Battling Migraines: Expert Tips on Understanding and Preventing Headaches
We all want to stay healthy, but in today’s fast-paced, competitive world, one common ailment affects countless people daily: headaches. For some, these headaches escalate into migraines—also known as “iruwārada”—bringing intense pain and discomfort.
Neurologist Dr. Padma S. Gunaratne told BBC Sinhala that migraines affect over a billion people worldwide, making it one of the most widespread neurological disorders.
What is a Migraine? Migraines are more than just ordinary headaches. They often come with nausea, vomiting, and sensitivity to light or sound. While some headaches are simple and short-lived, migraines can be prolonged and debilitating. Doctors classify migraines as neurological disorders and carefully examine patients to rule out other underlying conditions.
Many migraine sufferers experience tension headaches triggered by stress, with women being disproportionately affected. Migraines can last anywhere from 4 to 72 hours, and in some cases, even longer. While anyone can develop migraines, they are most common among middle-aged women.
What Causes Migraines? According to Dr. Gunaratne, migraines often result from everyday habits and lifestyle factors:
- Stress: High-stress levels make migraines more likely to occur.
- Poor Sleep: Inconsistent or insufficient sleep increases migraine risk.
- Diet: Certain foods like coffee, chocolate, cheese, and highly processed foods can trigger migraines.
- Dehydration: Not drinking enough water may provoke attacks.
- Hormonal Changes & Weather: Women may experience migraines linked to their menstrual cycle or shifts in climate.
Some patients even experience warning signs before a migraine—known as “migraine with aura.” Symptoms may include temporary visual disturbances, flashing lights, or blurred vision, typically lasting 15 minutes to an hour.
5 Daily Habits to Prevent Migraines Dr. Gunaratne emphasizes that alongside medical treatment, simple daily habits can significantly reduce migraine frequency and severity. Here are five expert-recommended routines:
- Prioritize Good Sleep: Ensure at least 8 hours of uninterrupted sleep each night. Irregular sleep patterns can trigger migraines, especially in those already prone to them.
- Stay Hydrated: Dehydration can be a major trigger. Drink sufficient water throughout the day to maintain optimal hydration.
- Eat Balanced Meals: Never skip breakfast. Consuming healthy, regular meals helps prevent drops in blood sugar that may trigger migraine attacks.
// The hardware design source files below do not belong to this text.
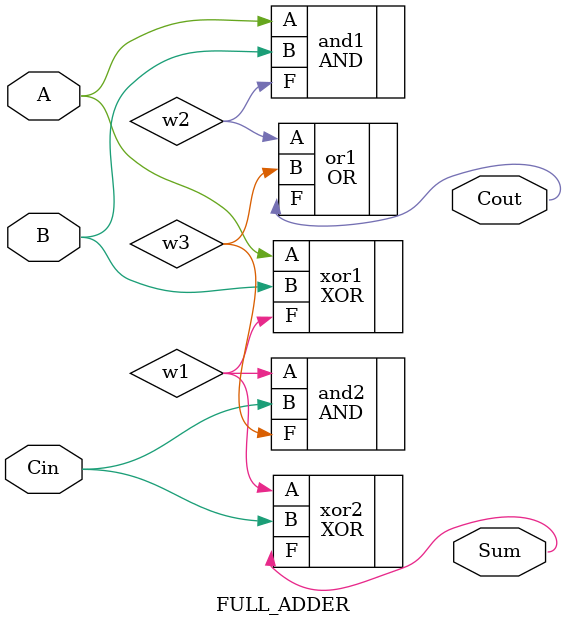
<source format=v>
module FULL_ADDER(
    input A,
    input B,
    input Cin,
    output Sum,
    output Cout
);
    wire w1, w2, w3;

    XOR xor1(.A(A), .B(B), .F(w1));
    XOR xor2(.A(w1), .B(Cin), .F(Sum));
    AND and1(.A(A), .B(B), .F(w2));
    AND and2(.A(w1), .B(Cin), .F(w3));
    OR or1(.A(w2), .B(w3), .F(Cout));
endmodule
</source>
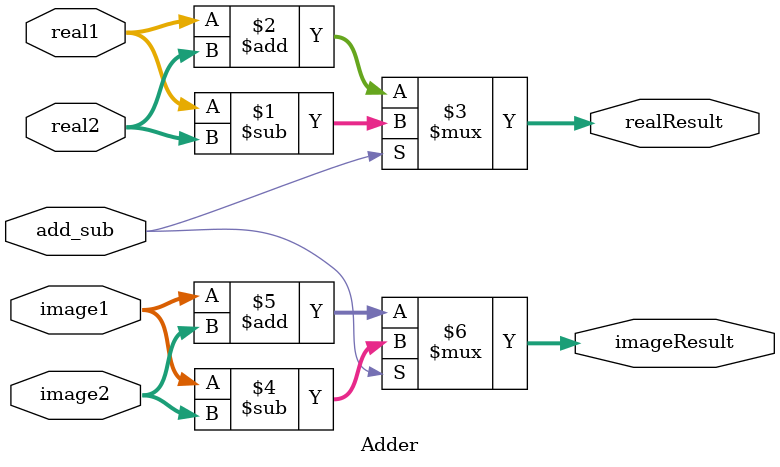
<source format=v>
module Adder(
	input wire [3:0] real1,
	input wire [3:0] image1,
	input wire [3:0] real2,
	input wire [3:0] image2,
	input wire add_sub,
	output wire [3:0] realResult,
	output wire [3:0] imageResult);

	
assign realResult[3:0] = add_sub?(real1 - real2):(real1+real2);
assign imageResult[3:0] = add_sub?(image1 - image2):(image1+image2);

endmodule


</source>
- Manage Stress: Plan your day in advance and focus on tasks you can realistically accomplish. Incorporate stress-relieving activities like exercise or mindfulness to keep tension levels in check.
- Avoid Trigger Foods: Limit or eliminate caffeine, chocolate, cheese, and foods high in sugar or fat.
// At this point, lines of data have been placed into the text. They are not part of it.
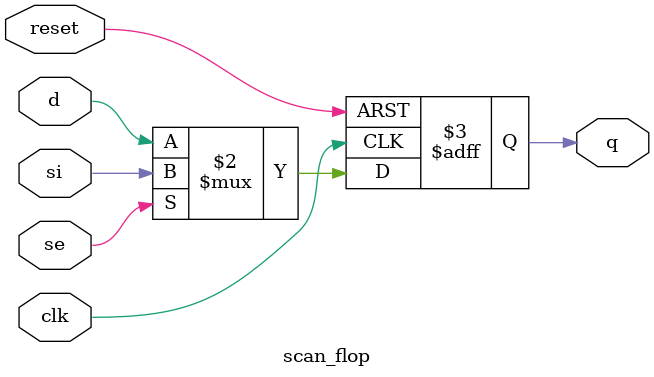
<source format=sv>
module scan_flop(d,si,se,clk,reset,q);
  output reg q;
  input d,clk,reset,si,se;
  
  always@(posedge clk, posedge reset)
    begin
      if(reset) begin
          q=1'b0;
        end
      else begin
          q= se?si:d ;
        end
    end
endmodule
</source>
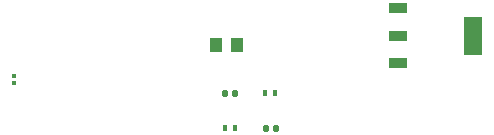
<source format=gbr>
G04 EAGLE Gerber X2 export*
%TF.Part,Single*%
%TF.FileFunction,Paste,Top*%
%TF.FilePolarity,Positive*%
%TF.GenerationSoftware,Autodesk,EAGLE,8.6.3*%
%TF.CreationDate,2019-05-11T18:19:01Z*%
G75*
%MOMM*%
%FSLAX34Y34*%
%LPD*%
%AMOC8*
5,1,8,0,0,1.08239X$1,22.5*%
G01*
%ADD10C,0.286200*%
%ADD11R,1.100000X1.250000*%
%ADD12R,0.400000X0.600000*%
%ADD13R,0.300000X0.400000*%
%ADD14R,1.625600X0.889000*%
%ADD15R,1.625600X3.175000*%


D10*
X287031Y136031D02*
X287031Y139169D01*
X289569Y139169D01*
X289569Y136031D01*
X287031Y136031D01*
X287031Y138892D02*
X289569Y138892D01*
X278431Y139169D02*
X278431Y136031D01*
X278431Y139169D02*
X280969Y139169D01*
X280969Y136031D01*
X278431Y136031D01*
X278431Y138892D02*
X280969Y138892D01*
X321531Y109169D02*
X321531Y106031D01*
X321531Y109169D02*
X324069Y109169D01*
X324069Y106031D01*
X321531Y106031D01*
X321531Y108892D02*
X324069Y108892D01*
X312931Y109169D02*
X312931Y106031D01*
X312931Y109169D02*
X315469Y109169D01*
X315469Y106031D01*
X312931Y106031D01*
X312931Y108892D02*
X315469Y108892D01*
D11*
X289700Y177800D03*
X272700Y177800D03*
D12*
X322000Y137200D03*
X314000Y137200D03*
X280300Y107800D03*
X288300Y107800D03*
D13*
X100900Y151500D03*
X100900Y145500D03*
D14*
X425996Y209114D03*
X425996Y186000D03*
X425996Y162886D03*
D15*
X490004Y186000D03*
M02*

</source>
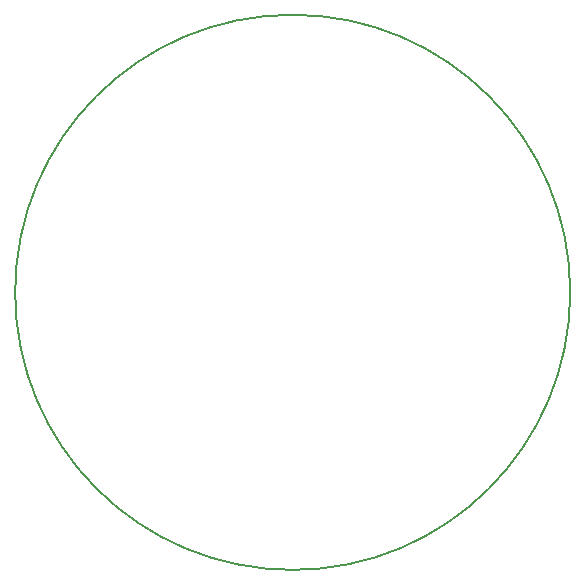
<source format=gbr>
%TF.GenerationSoftware,KiCad,Pcbnew,8.0.4*%
%TF.CreationDate,2025-06-19T10:42:41-04:00*%
%TF.ProjectId,foc_pcb,666f635f-7063-4622-9e6b-696361645f70,2.0*%
%TF.SameCoordinates,Original*%
%TF.FileFunction,Profile,NP*%
%FSLAX46Y46*%
G04 Gerber Fmt 4.6, Leading zero omitted, Abs format (unit mm)*
G04 Created by KiCad (PCBNEW 8.0.4) date 2025-06-19 10:42:41*
%MOMM*%
%LPD*%
G01*
G04 APERTURE LIST*
%TA.AperFunction,Profile*%
%ADD10C,0.200000*%
%TD*%
G04 APERTURE END LIST*
D10*
X335440034Y-151306645D02*
G75*
G02*
X288440032Y-151306645I-23500001J0D01*
G01*
X288440032Y-151306645D02*
G75*
G02*
X335440034Y-151306645I23500001J0D01*
G01*
M02*

</source>
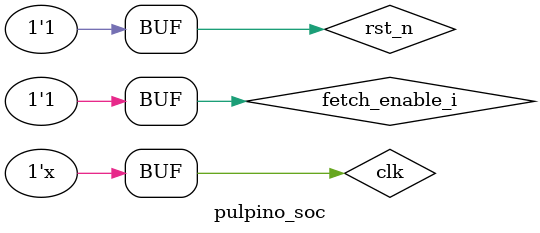
<source format=v>
`timescale 1ns / 1ps

/*
    测试 pulpino_top
    添加自定义的时钟和复位，不使用fpga中的
*/

module pulpino_soc();
 parameter USE_ZERO_RISCY = 1;
 parameter RISCY_RV32F = 0;
 parameter ZERO_RV32M = 0;
 parameter ZERO_RV32E = 0;
 
 reg fetch_enable_i = 1'b1;
 reg clk=1;
 reg rst_n=0;
 
 always #5 clk = ~clk;
 always #10 rst_n = 1;

  // PULP SoC
  pulpino_top
  #(
    .USE_ZERO_RISCY    ( USE_ZERO_RISCY ),
    .RISCY_RV32F       ( RISCY_RV32F    ),
    .ZERO_RV32M        ( ZERO_RV32M     ),
    .ZERO_RV32E        ( ZERO_RV32E     )
  )
  pulpino_i
  (
    .clk               ( clk               ),
    .rst_n             ( rst_n             ),

    .clk_sel_i         ( 1'b0              ),
    .clk_standalone_i  ( 1'b0              ),

    .testmode_i        ( 1'b1              ),
    .fetch_enable_i    ( fetch_enable_i    ),
    .scan_enable_i     ( 1'b0              ),

    
    .spi_clk_i         ( spi_clk_i         ),
    .spi_cs_i          ( spi_cs_i          ),
    .spi_mode_o        ( spi_mode_o        ),
    .spi_sdo0_o        ( spi_sdo0_o        ),
    .spi_sdo1_o        ( spi_sdo1_o        ),
    .spi_sdo2_o        ( spi_sdo2_o        ),
    .spi_sdo3_o        ( spi_sdo3_o        ),
    .spi_sdi0_i        ( spi_sdi0_i        ),
    .spi_sdi1_i        ( spi_sdi1_i        ),
    .spi_sdi2_i        ( spi_sdi2_i        ),
    .spi_sdi3_i        ( spi_sdi3_i        ),

    .spi_master_clk_o  ( spi_master_clk_o  ),
    .spi_master_csn0_o ( spi_master_csn0_o ),
    .spi_master_csn1_o ( spi_master_csn1_o ),
    .spi_master_csn2_o ( spi_master_csn2_o ),
    .spi_master_csn3_o ( spi_master_csn3_o ),
    .spi_master_mode_o ( spi_master_mode_o ),
    .spi_master_sdo0_o ( spi_master_sdo0_o ),
    .spi_master_sdo1_o ( spi_master_sdo1_o ),
    .spi_master_sdo2_o ( spi_master_sdo2_o ),
    .spi_master_sdo3_o ( spi_master_sdo3_o ),
    .spi_master_sdi0_i ( spi_master_sdi0_i ),
    .spi_master_sdi1_i ( spi_master_sdi1_i ),
    .spi_master_sdi2_i ( spi_master_sdi2_i ),
    .spi_master_sdi3_i ( spi_master_sdi3_i ),

    .uart_tx           ( uart_tx           ), // output
    .uart_rx           ( uart_rx           ), // input
    .uart_rts          ( uart_rts          ), // output
    .uart_dtr          ( uart_dtr          ), // output
    .uart_cts          ( uart_cts          ), // input
    .uart_dsr          ( uart_dsr          ), // input

    .scl_pad_i         ( scl_i             ),
    .scl_pad_o         ( scl_o             ),
    .scl_padoen_o      ( scl_oen_o         ),
    .sda_pad_i         ( sda_i             ),
    .sda_pad_o         ( sda_o             ),
    .sda_padoen_o      ( sda_oen_o         ),

    .gpio_in           ( gpio_in           ),
    .gpio_out          ( gpio_out          ),
    .gpio_dir          ( gpio_dir          ),
    .gpio_padcfg       (                   ),

    .tck_i             ( tck_i             ),
    .trstn_i           ( trstn_i           ),
    .tms_i             ( tms_i             ),
    .tdi_i             ( tdi_i             ),
    .tdo_o             ( tdo_o             ),
    
    
    .pad_cfg_o         (                   ),
    .pad_mux_o         (                   )
   
    
  );




endmodule

</source>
A Word of Caution: Dr. Gunaratne also warns against overusing painkillers. Relying too heavily on medication can reduce its effectiveness over time. Instead, preventive lifestyle changes combined with proper medical guidance are the key to long-term relief.
By adopting these habits, migraine sufferers can take meaningful steps toward controlling their condition, improving daily life, and reducing the intensity of future attacks.